2. DATA COLLECTION, AGGREGATION, TRANSFORMATION AND
DISSEMINATION
The quality and high availability of traffic data sources, especially when the systems
are reporting current conditions, is essential in a traffic information system. Given the
lack of standards and the complexity of collecting data in a harsh and inconsistent
environment, it is a difficult technical and business challenge to collect and
disseminate aggregated traffic information.

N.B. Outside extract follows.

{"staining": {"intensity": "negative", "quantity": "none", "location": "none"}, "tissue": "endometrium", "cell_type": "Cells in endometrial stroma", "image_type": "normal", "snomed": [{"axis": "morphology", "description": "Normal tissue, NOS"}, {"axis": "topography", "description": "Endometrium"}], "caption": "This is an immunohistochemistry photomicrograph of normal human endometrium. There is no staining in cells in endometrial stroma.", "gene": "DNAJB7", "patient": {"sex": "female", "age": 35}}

The challenges associated with traffic data feeds are twofold. Each data feed is
uniquely formatted and, once consolidated in the server database (aka Traffic
Information Channel, TIC) conversion needs to be made in order for the
heterogeneous live traffic information and static road-related data to be correctly
mapped and viewed in the selected GIS (Google Maps). Thus, the TIC server applies
specific algorithms to normalize data and enhance or discard the vast amount of
erroneous, obsolete or useless data.
In our case, the TIC server collects an HTTP plain text feed from the DGT1
(http://www.dgt.es/gsmplus.txt) and an XML feed from RACC proprietary
emergency roadside assistance system2. This is what we call dynamic data (real-time
data). Static data as provided by the DGT through their website (black spots, speed
cameras) and by the EuroRAP programme is encoded using an ad hoc protocol.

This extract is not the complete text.